Directions: In the records below, find the line containing "parameter MEM_SIZE = 255;" and restate it and all lines after it exactly, through the last line.

Extracted data:
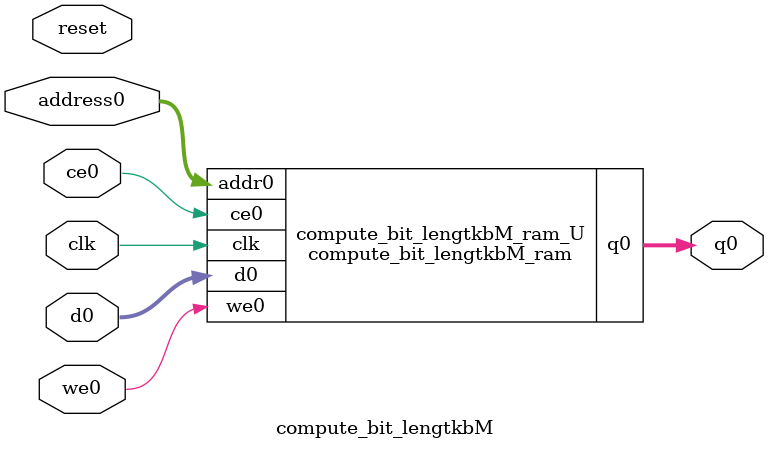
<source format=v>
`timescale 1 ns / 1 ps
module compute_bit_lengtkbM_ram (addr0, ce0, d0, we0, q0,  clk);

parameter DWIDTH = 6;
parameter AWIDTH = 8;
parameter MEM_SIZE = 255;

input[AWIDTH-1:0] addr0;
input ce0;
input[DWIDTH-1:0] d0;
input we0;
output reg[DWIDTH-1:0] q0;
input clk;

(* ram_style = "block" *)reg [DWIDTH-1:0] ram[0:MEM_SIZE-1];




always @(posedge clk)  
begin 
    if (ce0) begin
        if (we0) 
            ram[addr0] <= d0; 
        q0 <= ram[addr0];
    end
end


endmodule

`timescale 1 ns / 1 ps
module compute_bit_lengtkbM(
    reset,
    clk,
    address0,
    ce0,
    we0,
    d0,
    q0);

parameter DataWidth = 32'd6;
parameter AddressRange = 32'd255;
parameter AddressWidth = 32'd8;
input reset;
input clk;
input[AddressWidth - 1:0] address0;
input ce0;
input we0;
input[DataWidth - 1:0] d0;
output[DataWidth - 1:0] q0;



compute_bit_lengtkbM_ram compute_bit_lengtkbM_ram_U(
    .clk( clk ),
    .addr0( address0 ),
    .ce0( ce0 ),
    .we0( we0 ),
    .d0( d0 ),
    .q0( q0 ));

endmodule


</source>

Response:
parameter MEM_SIZE = 255;

input[AWIDTH-1:0] addr0;
input ce0;
input[DWIDTH-1:0] d0;
input we0;
output reg[DWIDTH-1:0] q0;
input clk;

(* ram_style = "block" *)reg [DWIDTH-1:0] ram[0:MEM_SIZE-1];




always @(posedge clk)  
begin 
    if (ce0) begin
        if (we0) 
            ram[addr0] <= d0; 
        q0 <= ram[addr0];
    end
end


endmodule

`timescale 1 ns / 1 ps
module compute_bit_lengtkbM(
    reset,
    clk,
    address0,
    ce0,
    we0,
    d0,
    q0);

parameter DataWidth = 32'd6;
parameter AddressRange = 32'd255;
parameter AddressWidth = 32'd8;
input reset;
input clk;
input[AddressWidth - 1:0] address0;
input ce0;
input we0;
input[DataWidth - 1:0] d0;
output[DataWidth - 1:0] q0;



compute_bit_lengtkbM_ram compute_bit_lengtkbM_ram_U(
    .clk( clk ),
    .addr0( address0 ),
    .ce0( ce0 ),
    .we0( we0 ),
    .d0( d0 ),
    .q0( q0 ));

endmodule


</source>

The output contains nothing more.